LANSING — Indiana Gov. Mike Pence, the Republican vice presidential nominee, made a campaign stop Friday morning in Lansing to rally support for Republican presidential nominee Donald Trump, just four days before Election Day Tuesday.
The rally was held in a hangar of the Capital Region International Airport in Lansing, where Pence arrived by plane. There, he lauded Trump’s gains in several national polls over the past week, saying that comeback has spread to the state of Michigan.
“(We are) just four days away from a great victory all across the state of Michigan and all across the United States of America,” Pence said.
Both Trump’s and Democratic presidential nominee Hillary Clinton’s campaigns have had an increased presence Michigan over the past few days in an effort to secure the available 16 electoral votes. Clinton held a rally in Detroit on Friday evening, while Pence returned to Holland, Mich. on Saturday after additional stops in North Carolina and Florida on Friday, marking his the third consecutive day campaigning for Trump in Michigan.
President Barack Obama is also slated to visit Ann Arbor on Monday, along with a Monday visit from Hillary Clinton, and Trump and Pence are both set to return to the state Sunday and Monday.
Currently, Clinton is leading Trump in Michigan polls by a margin of 5 percent, according to the RealClearPolitics polling average.
While a Republican presidential candidate has not won in Michigan since George H.W. Bush in 1988, Republicans appear to have a 57,455-vote edge in absentee ballot voting, out of the roughly 840,000 ballots returned so far, according to The The Detroit News.
At Friday’s rally, the economy was a central theme, with Pence emphasizing his disappointment with the national economic recovery rate after the 2008 recession under the Obama administration. He acknowledged Michigan’s economic growth in the last seven years, but added he believes this growth has happened at the state level.
“You here in Michigan know what we know in Indiana, any progress you’ve made in the last seven and a half years has been in spite of what’s happening in Washington, D.C., not because of it,” Pence said. “They tell us this economy is the best we can do, but I think you all here in Michigan know better.”
Pence told the crowd that if elected, the Trump administration would lower business taxes and return jobs to Michigan, as well as overturn several executive orders on business regulation from President Barack Obama.
“We’re going to lower business taxes in America so companies in Michigan can grow and prosper and compete with companies around the world,” Pence said. “We’re going to repeal every single Obama executive order stifling jobs and growth in the American economy.”

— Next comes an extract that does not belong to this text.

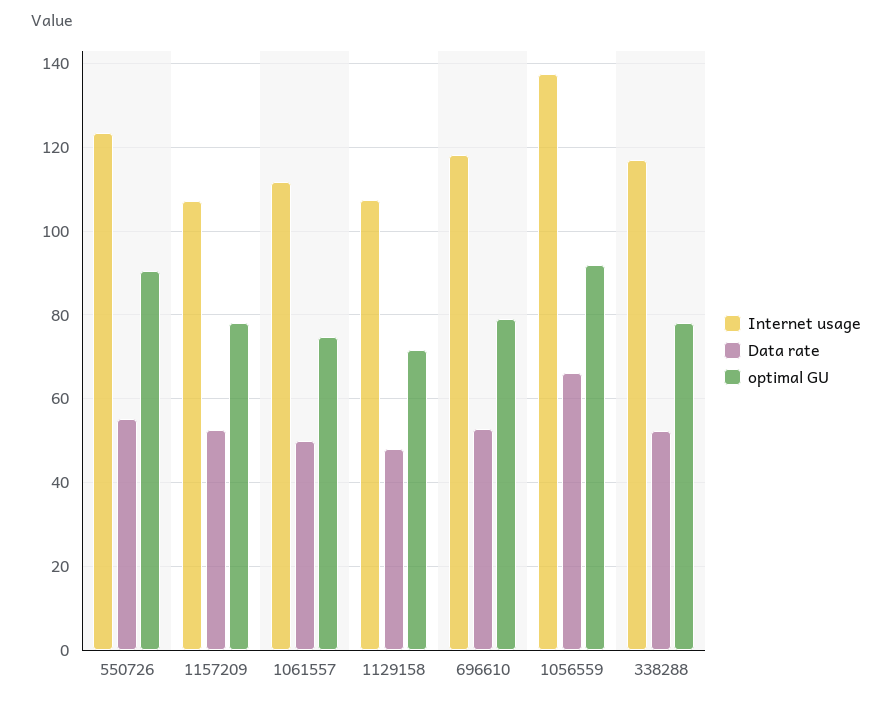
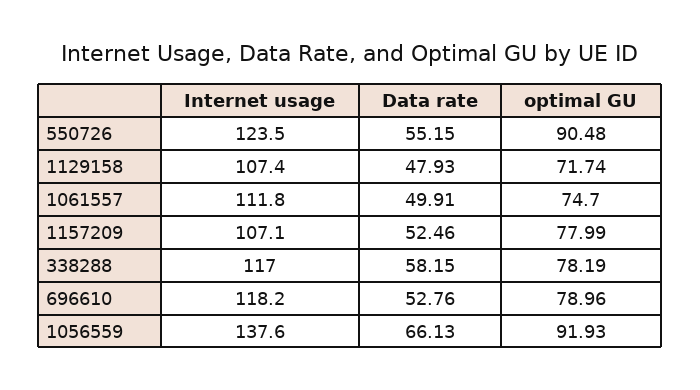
Data rate, 338288: 52 -> 58.15

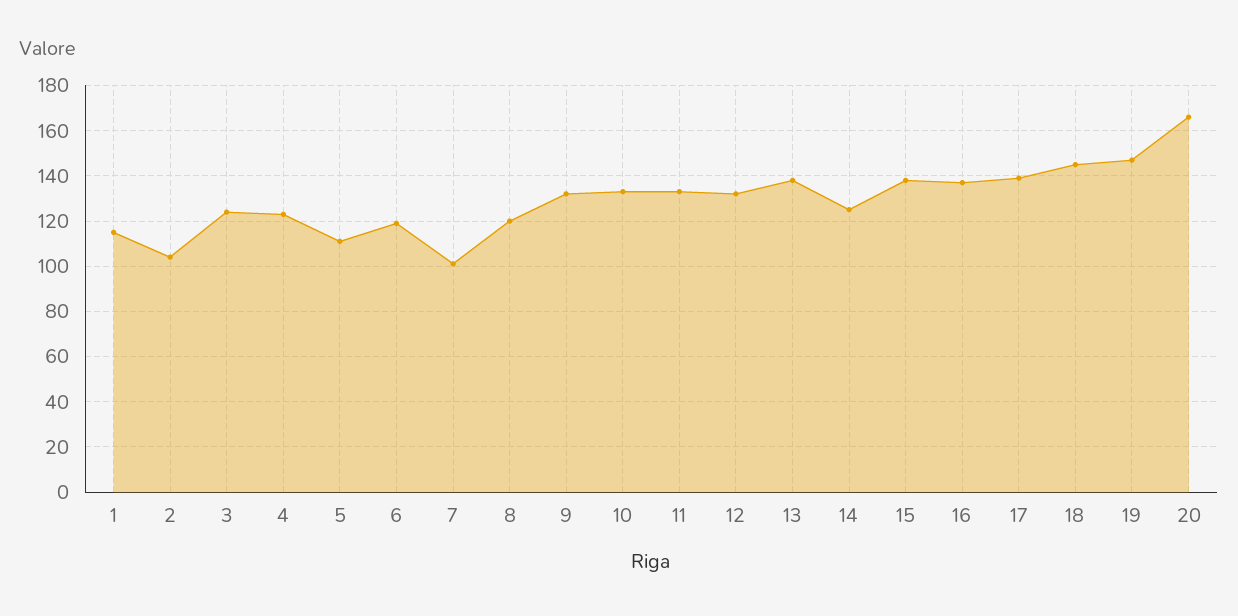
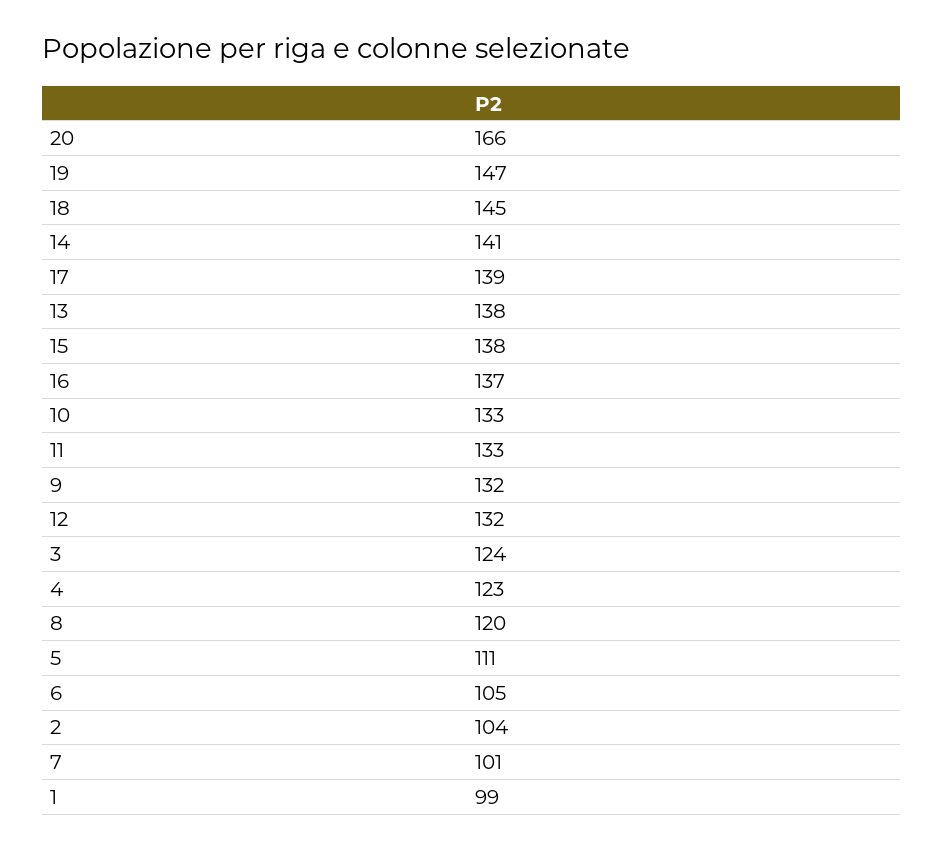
1: 115 -> 99
6: 120 -> 105
14: 125 -> 141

Speakin specifically to health insurance costs, he charged that under the Affordable Care Act — legislation passed under Obama to make health care more accessible — those costs are rising and reiterated Trump’s commitment to repealing and replacing the act. Pence criticized Clinton for supporting Obamacare as well as Canadian-style single-payer health care, in which a single public agency pays health care costs.
“We’re going to replace it with health care reform that captures the power of the American free market,” Pence said. “We’re going to give consumers more choices, not more government.
Touting Trump as the candidate of change, Pence called on voters in Michigan to cast their votes for reform.
“I’m here to say to independents who are tired of gridlock in Washington, D.C., I’m here to say to Democrats who are tired of liberal policies and bad trade deals, I’m here to say to Republicans all across the state of Michigan: We can bring real change when we elect Donald Trump as president and we re-elect a Republican majority in the House of Representatives,” Pence said.